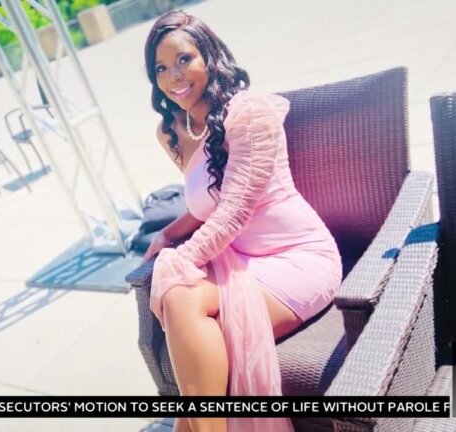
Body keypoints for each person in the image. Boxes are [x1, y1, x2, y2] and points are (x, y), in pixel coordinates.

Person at [143, 11, 342, 432]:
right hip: (241, 261)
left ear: (210, 56)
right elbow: (205, 206)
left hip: (297, 260)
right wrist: (168, 233)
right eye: (160, 68)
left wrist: (183, 259)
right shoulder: (173, 132)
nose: (173, 76)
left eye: (184, 59)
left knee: (179, 292)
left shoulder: (250, 113)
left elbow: (233, 210)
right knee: (181, 302)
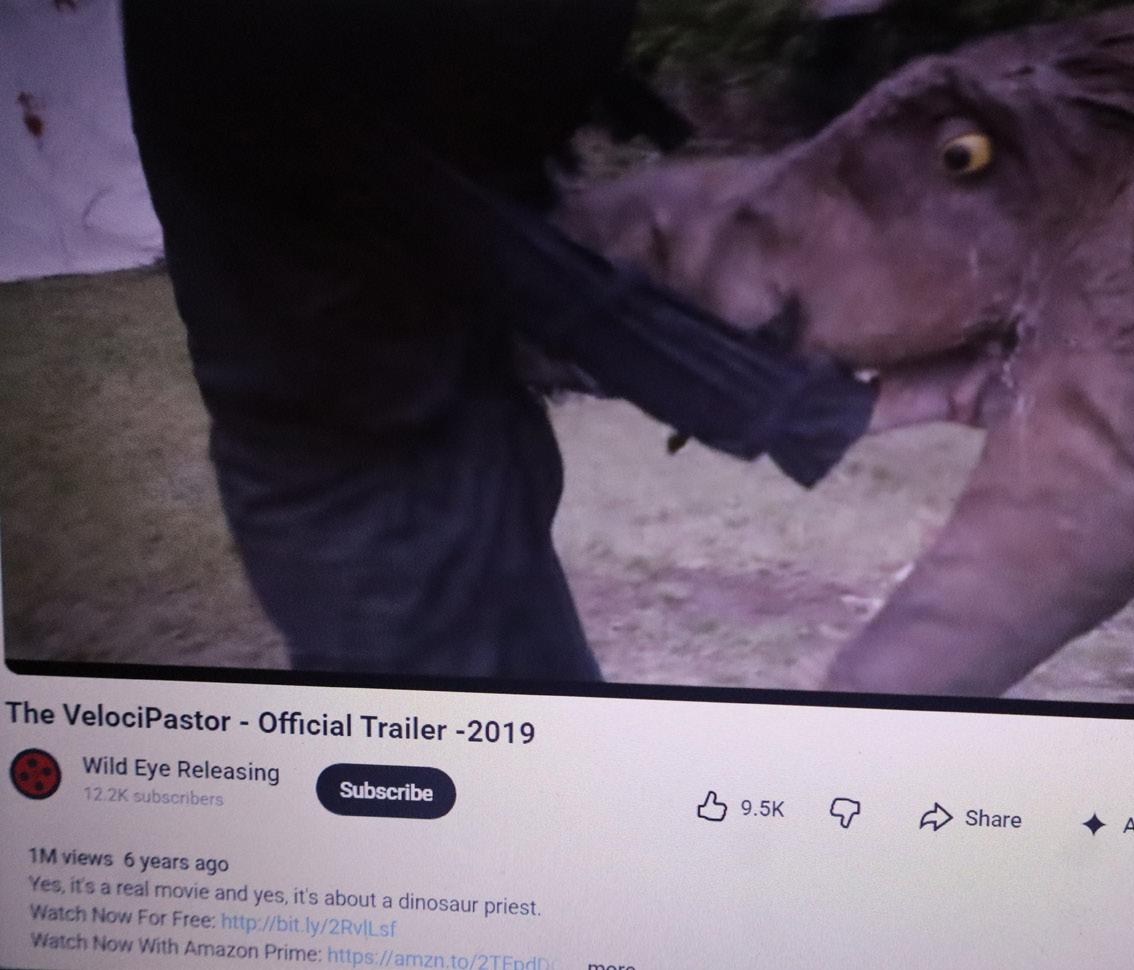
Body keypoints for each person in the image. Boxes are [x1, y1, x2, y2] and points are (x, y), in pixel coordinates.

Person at [120, 0, 875, 681]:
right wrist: (792, 410)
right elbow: (510, 257)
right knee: (431, 770)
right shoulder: (243, 36)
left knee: (555, 745)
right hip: (360, 512)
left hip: (468, 443)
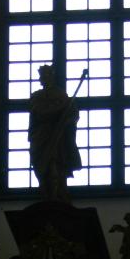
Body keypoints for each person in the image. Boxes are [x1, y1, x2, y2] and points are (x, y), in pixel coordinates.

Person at [28, 65, 82, 201]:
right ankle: (46, 192)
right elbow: (40, 112)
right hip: (41, 136)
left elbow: (73, 114)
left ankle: (58, 193)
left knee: (57, 164)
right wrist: (62, 107)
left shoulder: (61, 94)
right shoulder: (37, 96)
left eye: (45, 75)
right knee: (41, 164)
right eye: (42, 76)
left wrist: (68, 116)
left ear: (51, 77)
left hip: (58, 136)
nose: (42, 78)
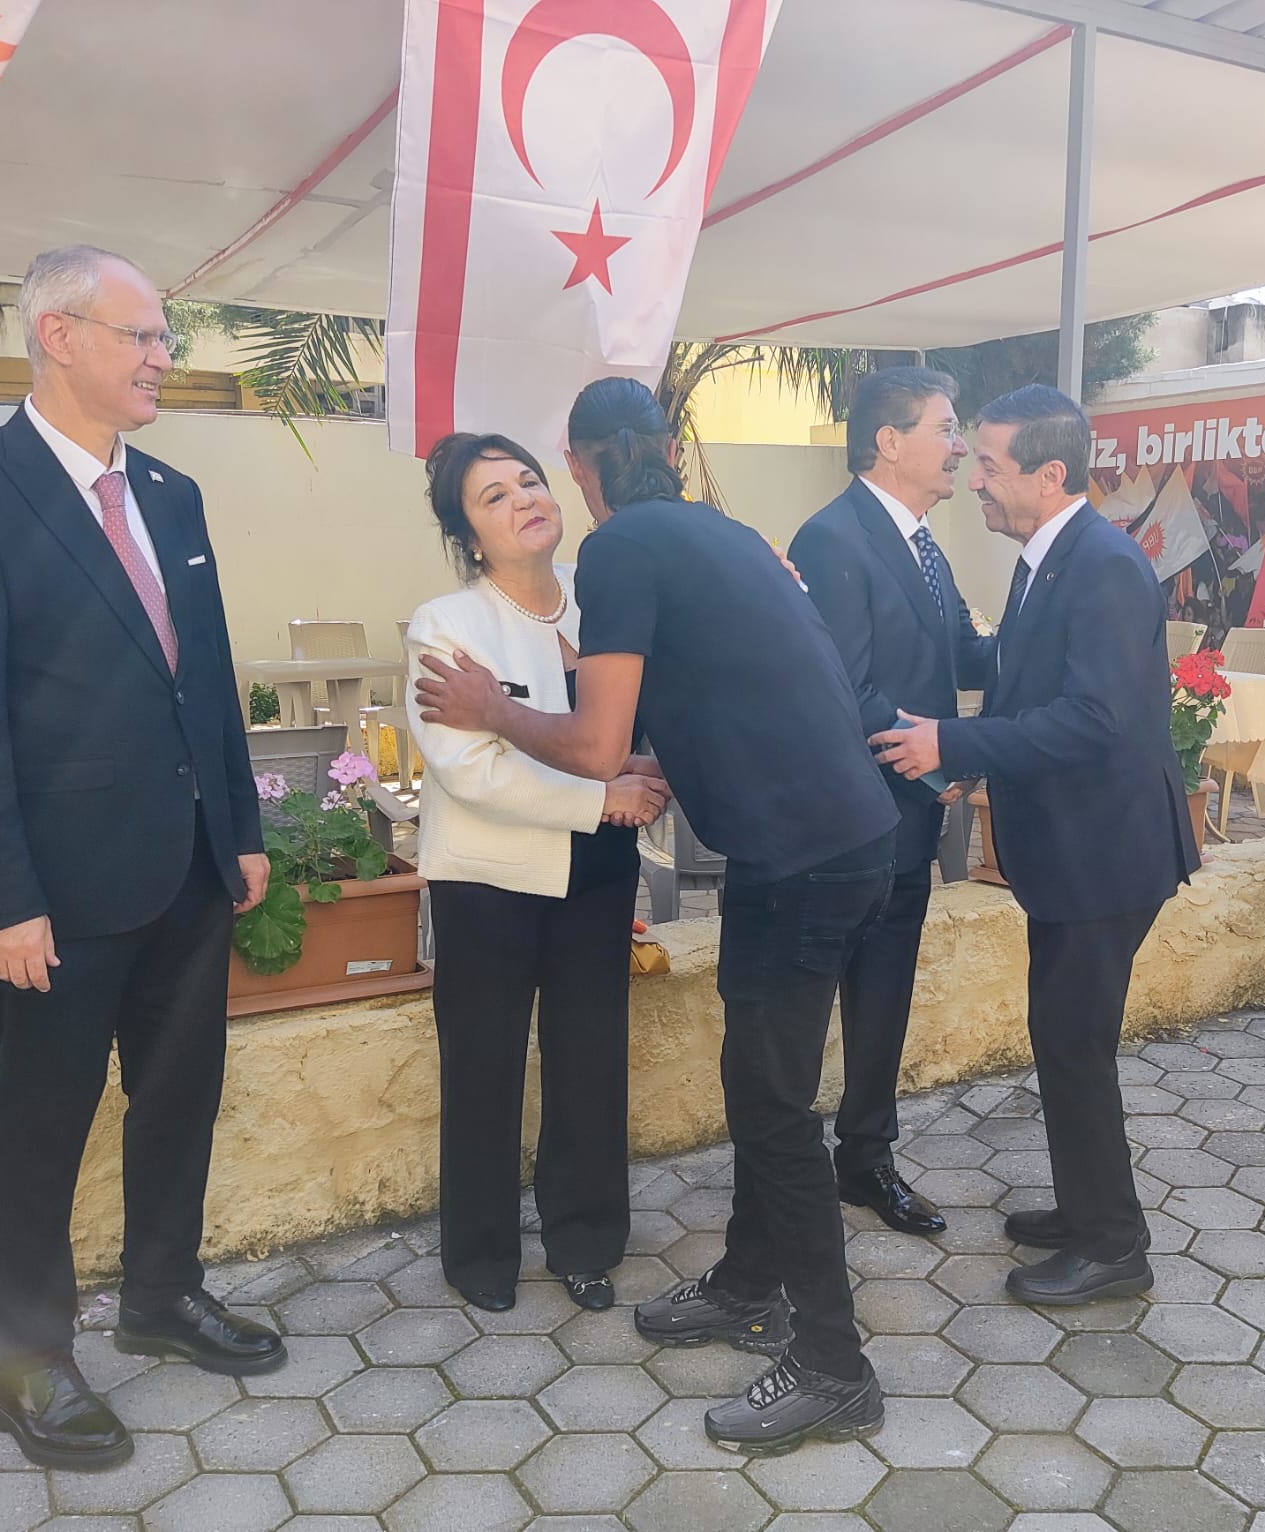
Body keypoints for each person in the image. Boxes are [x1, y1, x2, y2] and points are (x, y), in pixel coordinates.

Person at [415, 377, 899, 1455]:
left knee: (773, 1108)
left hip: (805, 857)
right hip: (824, 842)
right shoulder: (721, 534)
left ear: (579, 467)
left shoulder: (620, 550)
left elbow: (594, 745)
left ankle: (833, 1365)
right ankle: (746, 1284)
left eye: (538, 477)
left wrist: (491, 707)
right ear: (668, 448)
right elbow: (718, 690)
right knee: (755, 1082)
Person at [0, 247, 285, 1471]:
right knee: (41, 1123)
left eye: (164, 337)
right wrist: (2, 897)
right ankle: (27, 1365)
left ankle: (161, 1296)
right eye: (143, 335)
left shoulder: (170, 492)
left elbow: (203, 673)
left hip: (185, 869)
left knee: (180, 1096)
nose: (163, 357)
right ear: (58, 336)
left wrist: (240, 829)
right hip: (52, 894)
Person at [873, 385, 1197, 1305]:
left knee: (1073, 1042)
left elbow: (1094, 719)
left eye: (990, 465)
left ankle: (1114, 1247)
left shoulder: (1103, 566)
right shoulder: (1047, 558)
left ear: (1050, 474)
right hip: (1072, 850)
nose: (974, 479)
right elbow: (1023, 683)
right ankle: (1086, 1208)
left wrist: (953, 742)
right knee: (1063, 1037)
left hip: (1107, 854)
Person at [405, 432, 671, 1314]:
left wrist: (650, 773)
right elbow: (468, 770)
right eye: (494, 496)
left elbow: (643, 726)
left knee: (590, 1057)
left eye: (529, 480)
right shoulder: (448, 624)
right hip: (489, 879)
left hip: (599, 869)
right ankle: (479, 1254)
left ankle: (585, 1239)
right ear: (468, 535)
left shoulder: (604, 606)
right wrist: (601, 798)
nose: (523, 499)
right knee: (483, 1064)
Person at [788, 367, 993, 1239]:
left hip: (908, 820)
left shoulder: (923, 544)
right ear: (889, 441)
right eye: (946, 428)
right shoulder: (833, 537)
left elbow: (962, 656)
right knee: (815, 1009)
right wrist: (937, 760)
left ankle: (865, 1158)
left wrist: (1050, 635)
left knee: (885, 998)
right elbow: (846, 686)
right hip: (848, 824)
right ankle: (787, 1177)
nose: (960, 447)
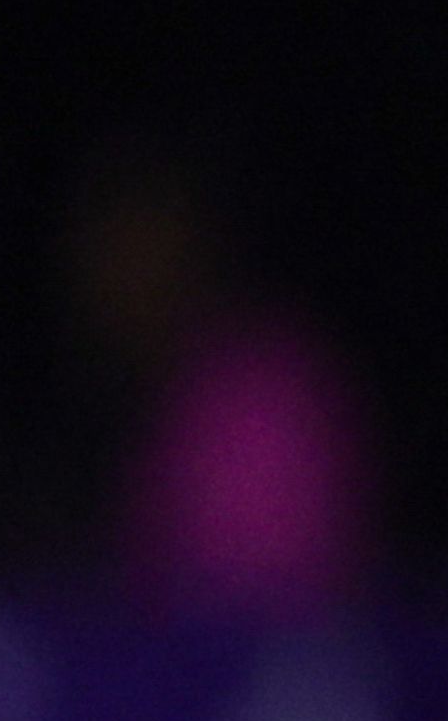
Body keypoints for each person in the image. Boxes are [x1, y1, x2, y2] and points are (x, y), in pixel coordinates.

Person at [42, 131, 375, 617]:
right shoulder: (108, 404)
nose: (119, 271)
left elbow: (255, 626)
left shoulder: (262, 407)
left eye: (144, 236)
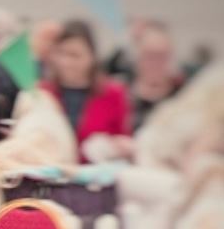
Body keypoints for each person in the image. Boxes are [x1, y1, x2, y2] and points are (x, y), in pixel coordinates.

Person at [39, 19, 131, 162]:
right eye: (61, 53)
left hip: (96, 176)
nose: (66, 62)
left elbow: (123, 139)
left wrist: (114, 146)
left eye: (75, 55)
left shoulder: (114, 93)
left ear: (92, 57)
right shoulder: (43, 92)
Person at [129, 21, 184, 131]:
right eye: (149, 55)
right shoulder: (121, 96)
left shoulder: (183, 97)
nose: (155, 63)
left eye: (161, 56)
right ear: (138, 57)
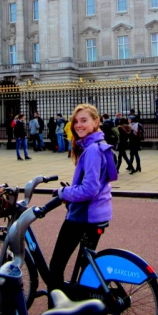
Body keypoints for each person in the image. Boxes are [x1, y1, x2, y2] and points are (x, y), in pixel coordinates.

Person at [48, 103, 117, 291]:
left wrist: (64, 192)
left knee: (56, 267)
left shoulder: (92, 150)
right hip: (99, 213)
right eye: (76, 121)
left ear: (96, 122)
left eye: (84, 121)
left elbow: (89, 190)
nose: (78, 125)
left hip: (83, 216)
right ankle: (86, 301)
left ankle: (55, 309)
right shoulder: (99, 145)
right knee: (85, 267)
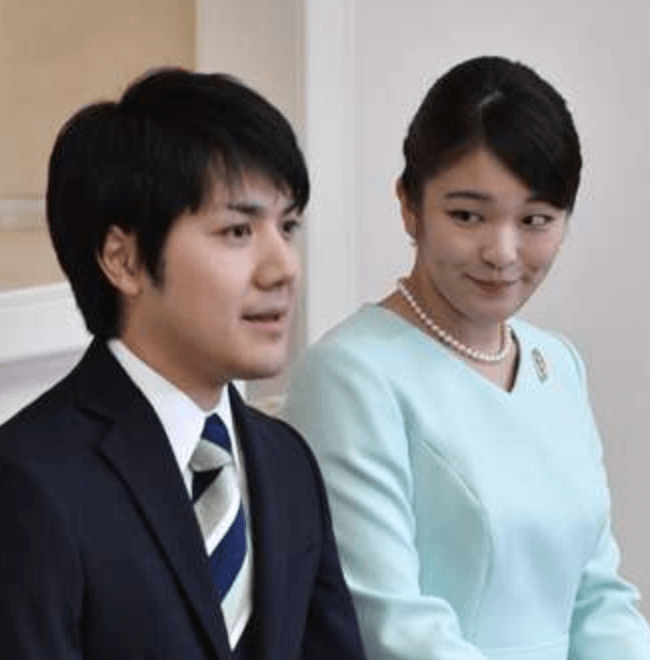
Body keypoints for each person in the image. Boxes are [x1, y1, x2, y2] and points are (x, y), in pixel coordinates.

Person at [284, 56, 650, 659]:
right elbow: (391, 628)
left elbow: (599, 595)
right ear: (410, 205)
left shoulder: (557, 364)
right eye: (467, 216)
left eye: (535, 219)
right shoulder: (350, 375)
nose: (502, 252)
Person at [0, 68, 366, 660]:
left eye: (288, 226)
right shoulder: (30, 480)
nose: (284, 268)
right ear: (124, 260)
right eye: (238, 230)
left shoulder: (287, 462)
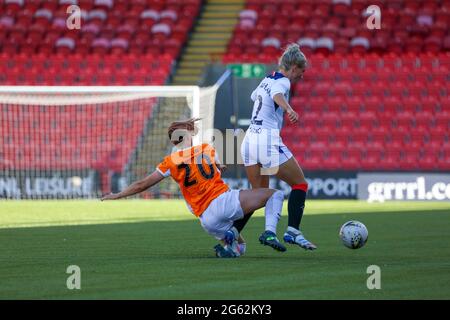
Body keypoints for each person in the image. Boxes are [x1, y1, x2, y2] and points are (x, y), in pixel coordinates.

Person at [101, 118, 287, 257]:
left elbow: (143, 184)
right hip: (222, 202)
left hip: (207, 220)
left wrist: (117, 195)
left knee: (240, 248)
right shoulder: (206, 148)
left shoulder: (170, 162)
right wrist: (220, 166)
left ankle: (229, 248)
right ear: (188, 135)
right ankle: (269, 232)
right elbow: (216, 164)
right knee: (275, 195)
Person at [238, 43, 317, 250]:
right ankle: (293, 232)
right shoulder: (283, 82)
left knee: (258, 194)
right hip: (266, 141)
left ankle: (233, 233)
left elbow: (254, 96)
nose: (302, 75)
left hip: (249, 141)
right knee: (300, 184)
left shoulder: (267, 78)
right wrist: (288, 109)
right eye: (301, 71)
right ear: (293, 68)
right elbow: (277, 95)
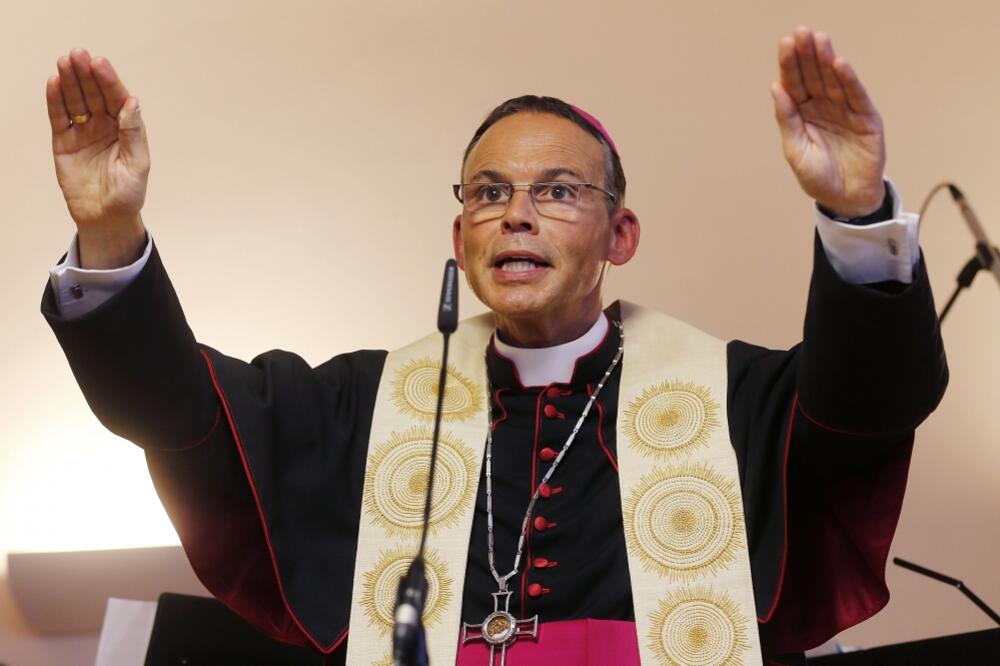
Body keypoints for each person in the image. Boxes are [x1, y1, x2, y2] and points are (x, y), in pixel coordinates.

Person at [41, 26, 947, 666]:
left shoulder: (734, 395)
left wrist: (856, 214)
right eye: (488, 192)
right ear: (460, 237)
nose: (516, 213)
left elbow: (872, 399)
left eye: (557, 191)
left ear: (620, 236)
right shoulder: (366, 403)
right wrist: (113, 231)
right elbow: (178, 416)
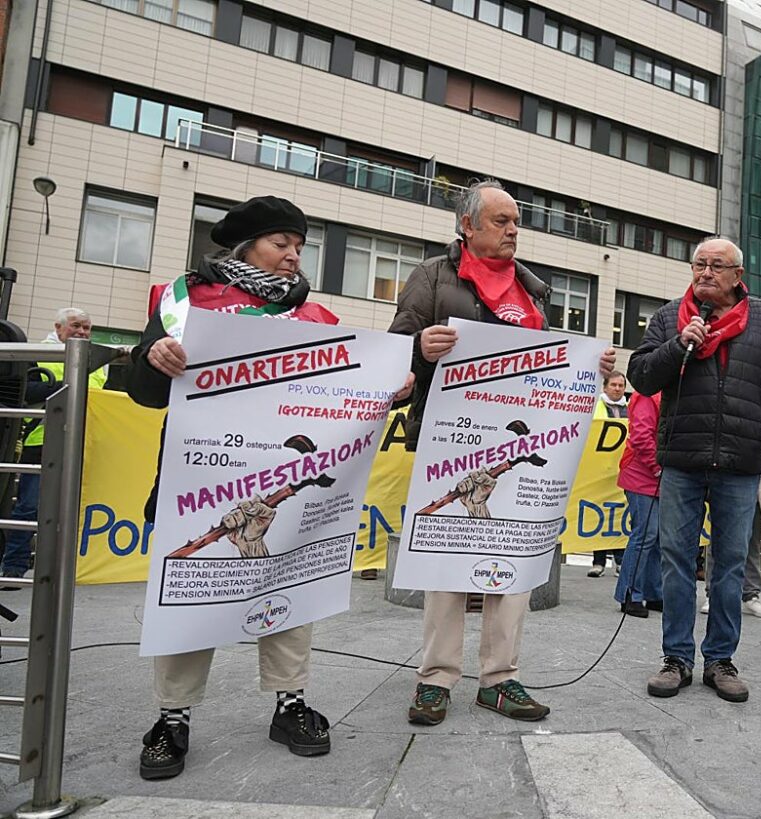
* * * * * * *
WHAT THE TASK REQUIRES: Only the lines of the listing above from the one with "left elbow: (233, 210)" through the one with "left shoulder: (1103, 566)" should be output, exactly, with both ends kept and pictures left out.

OUTPUT OF THE TASK:
left elbow: (233, 210)
right knee: (181, 302)
Body keypoints for each person in the image. Boxes are [x1, y1, x2, y2] and points are (x, y), in pixel coordinates.

Person at [120, 0, 875, 681]:
right wrist: (792, 410)
right elbow: (510, 257)
right knee: (431, 770)
right shoulder: (243, 36)
left knee: (555, 745)
right hip: (360, 512)
left hip: (468, 443)
Body keypoints for each person in the image. Boxes are [x1, y1, x2, y2] and points are (x, y), in pixel coordinates.

Person at [28, 65, 82, 201]:
right ankle: (46, 192)
right elbow: (40, 112)
right hip: (41, 136)
left elbow: (73, 114)
left ankle: (58, 193)
left knee: (57, 164)
right wrist: (62, 107)
left shoulder: (61, 94)
right shoulder: (37, 96)
left eye: (45, 75)
right knee: (41, 164)
right eye: (42, 76)
left wrist: (68, 116)
left ear: (51, 77)
left hip: (58, 136)
nose: (42, 78)
Body keypoints for each person in the image. Boxes are [x1, y1, x2, y2] and points are (x, y), in pixel coordinates.

Person at [415, 377, 899, 1455]:
left knee: (773, 1108)
left hip: (805, 857)
right hip: (824, 842)
right shoulder: (721, 534)
left ear: (579, 467)
left shoulder: (620, 550)
left elbow: (594, 745)
left ankle: (833, 1365)
right ankle: (746, 1284)
left eye: (538, 477)
left wrist: (491, 707)
right ear: (668, 448)
right elbow: (718, 690)
right knee: (755, 1082)
Person at [0, 247, 285, 1471]:
right knee: (41, 1123)
left eye: (164, 337)
right wrist: (2, 897)
right ankle: (27, 1365)
left ankle: (161, 1296)
right eye: (143, 335)
left shoulder: (170, 492)
left elbow: (203, 673)
left hip: (185, 869)
left knee: (180, 1096)
nose: (163, 357)
right ear: (58, 336)
left wrist: (240, 829)
right hip: (52, 894)
Person at [873, 385, 1197, 1305]:
left knee: (1073, 1042)
left elbow: (1094, 719)
left eye: (990, 465)
left ankle: (1114, 1247)
left shoulder: (1103, 566)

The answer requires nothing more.